Applications: Rabin-Karp pattern matching, longest common substring (binary search + hashing), plagiarism detection, string equality checking.

Polynomial Hash

FUNCTION POLY_HASH(s, p, m)
    hash ← 0
    power ← 1
    FOR EACH c IN s
        hash ← (hash + c * power) MOD m
        power ← (power * p) MOD m
    RETURN hash

Good choices: p = 31 or 37 (prime, larger than alphabet), M = 10⁹ + 7 or 10⁹ + 9.

Regular Expression Matching

Thompson's Construction

Convert a regex to an NFA (non-deterministic finite automaton), then simulate the NFA.

Simulation: Track the set of current states (using BFS/DFS through epsilon transitions). For each input character, transition to the next set of states.

Time: O(nm) where n = text length, m = regex size. Linear in text length for a given regex.

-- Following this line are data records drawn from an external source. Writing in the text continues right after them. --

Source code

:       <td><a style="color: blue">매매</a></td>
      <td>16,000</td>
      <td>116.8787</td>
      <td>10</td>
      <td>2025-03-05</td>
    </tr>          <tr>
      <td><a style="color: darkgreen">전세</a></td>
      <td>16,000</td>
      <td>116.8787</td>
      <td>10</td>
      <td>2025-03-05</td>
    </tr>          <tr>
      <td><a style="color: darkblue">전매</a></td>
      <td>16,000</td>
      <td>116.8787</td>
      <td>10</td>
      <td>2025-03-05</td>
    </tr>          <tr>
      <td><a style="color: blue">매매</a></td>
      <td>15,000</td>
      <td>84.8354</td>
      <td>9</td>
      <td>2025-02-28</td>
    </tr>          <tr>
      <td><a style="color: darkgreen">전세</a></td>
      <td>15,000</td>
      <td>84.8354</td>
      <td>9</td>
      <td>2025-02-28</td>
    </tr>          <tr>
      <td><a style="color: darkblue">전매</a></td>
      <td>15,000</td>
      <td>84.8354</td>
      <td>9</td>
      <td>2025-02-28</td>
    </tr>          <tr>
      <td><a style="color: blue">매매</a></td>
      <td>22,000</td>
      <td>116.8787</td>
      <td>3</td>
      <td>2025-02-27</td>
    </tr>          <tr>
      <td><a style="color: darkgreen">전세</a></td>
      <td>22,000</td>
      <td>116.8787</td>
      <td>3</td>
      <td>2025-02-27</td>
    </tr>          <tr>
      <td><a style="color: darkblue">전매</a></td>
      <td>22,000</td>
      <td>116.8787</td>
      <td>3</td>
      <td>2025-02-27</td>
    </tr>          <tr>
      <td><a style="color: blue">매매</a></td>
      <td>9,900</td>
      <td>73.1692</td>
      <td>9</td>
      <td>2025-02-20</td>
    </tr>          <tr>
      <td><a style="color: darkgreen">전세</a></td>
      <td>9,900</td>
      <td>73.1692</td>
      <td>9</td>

Key insight: The NFA simulation approach is much better than backtracking-based regex engines for pathological patterns. Backtracking engines (Perl, Python, Java) can take exponential time on patterns like (a+)+b.

Practical Regex Engines

  • DFA-based (RE2, Go, Rust regex): Guaranteed O(n) matching. No backreferences.
  • NFA-based (Thompson): O(nm) worst case. No backreferences.
  • Backtracking (PCRE, Perl, Python): Supports backreferences and lookahead. Exponential worst case.

Rust's regex crate uses a hybrid approach: DFA when possible, bounded NFA fallback.

Applications in CS

  • Search engines: Inverted index construction uses string processing. Query matching uses pattern algorithms.
  • Bioinformatics: Sequence alignment, motif discovery, genome assembly (suffix arrays, Aho-Corasick).
  • Compilers: Lexical analysis (regex → NFA → DFA). String interning.
  • Version control: diff algorithms use LCS. git uses rolling hashes for pack files.
  • Data compression: LZ77/LZ78 use longest matching substring. BWT uses suffix arrays.
  • Plagiarism detection: Document fingerprinting with rolling hashes (Winnowing algorithm).
  • Network security: Deep packet inspection uses multi-pattern matching (Aho-Corasick, PCRE).
  • Text editors: Find and replace, syntax highlighting, autocomplete.